The law gives you the right to a trial during which your peers in the community will listen to the facts of your case and review the evidence presented to support your claim. But, what most people know about a jury trial is what they see on television dramas or snippets during a news broadcast. These sources give most people a distorted view of what a jury trial looks like, and your attorney will help prepare you for the real deal.

Before trial, your jury trial lawyer will advise you on the basics of courtroom procedure and go over your testimony with you. Your attorney will go over the clothes you should wear, the steps that will occur in the courtroom, and the evidence you will present to the court. You will have plenty of questions, and your attorney should answer them to your satisfaction. You will also practice your testimony, and your attorney will prepare you for cross-examination by the opposing counsel.

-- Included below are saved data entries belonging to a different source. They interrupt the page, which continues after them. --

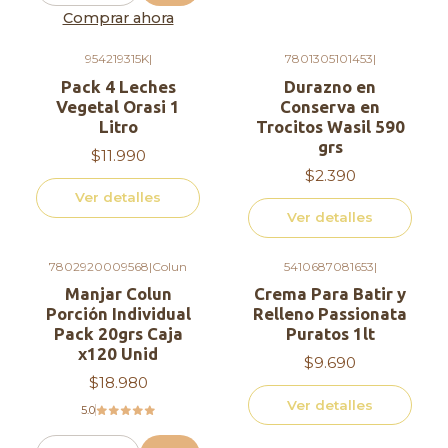
- Almacenar en refrigeración a una temperatura
Comprar ahora
de 4°C
954219315K
|
7801305101453
|
Agotado
Agotado
Pack 4 Leches
Durazno en
Vegetal Orasi 1
Conserva en
Litro
Trocitos Wasil 590
grs
$11.990
$2.390
Ver detalles
Ver detalles
7802920009568
|
Colun
5410687081653
|
Agotado
Manjar Colun
Crema Para Batir y
Porción Individual
Relleno Passionata
Pack 20grs Caja
Puratos 1lt
x120 Unid
$9.690
$18.980
Ver detalles
5.0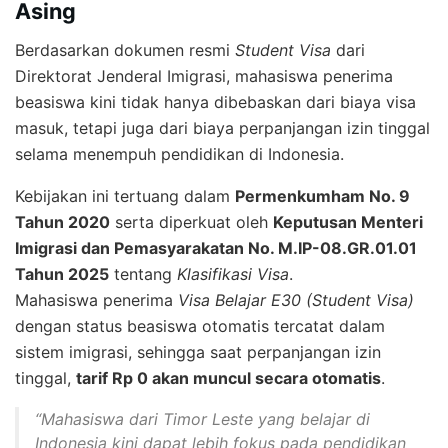
Asing
Berdasarkan dokumen resmi
Student Visa
dari
Direktorat Jenderal Imigrasi, mahasiswa penerima
beasiswa kini tidak hanya dibebaskan dari biaya visa
masuk, tetapi juga dari biaya perpanjangan izin tinggal
selama menempuh pendidikan di Indonesia.
Kebijakan ini tertuang dalam
Permenkumham No. 9
Tahun 2020
serta diperkuat oleh
Keputusan Menteri
Imigrasi dan Pemasyarakatan No. M.IP-08.GR.01.01
Tahun 2025
tentang
Klasifikasi Visa
.
Mahasiswa penerima
Visa Belajar E30 (Student Visa)
dengan status beasiswa otomatis tercatat dalam
sistem imigrasi, sehingga saat perpanjangan izin
tinggal,
tarif Rp 0 akan muncul secara otomatis
.
“Mahasiswa dari Timor Leste yang belajar di
Indonesia kini dapat lebih fokus pada pendidikan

Juror selection will take place at the start of your trial. During this process, both attorneys have an opportunity to question prospective jurors and select individuals who are sympathetic to their position. This process is relatively short and can take as short as a few hours or as long as a few days for a personal injury case. Jury selection can also occur at the same time that attorneys meet with the judge to determine the status of evidentiary issues, courtroom procedures, and any stipulations that the attorneys want to request.

Once the jury is selected and other issues are sorted out, the trial will begin. Most personal injury trials take between three days and two weeks to complete. Your attorney will give you an estimate of how long they expect the trial to last before it begins.

Finally, the jury will reach what is known as a determination of liability and deliver it to the court. If they find in your favor, they will then retire from the court and determine how much to award in compensation. In Texas, both the judge and jury can control how much they choose to award, and the judge can reduce (remittitur) or increase (additur) the amount the jury recommends.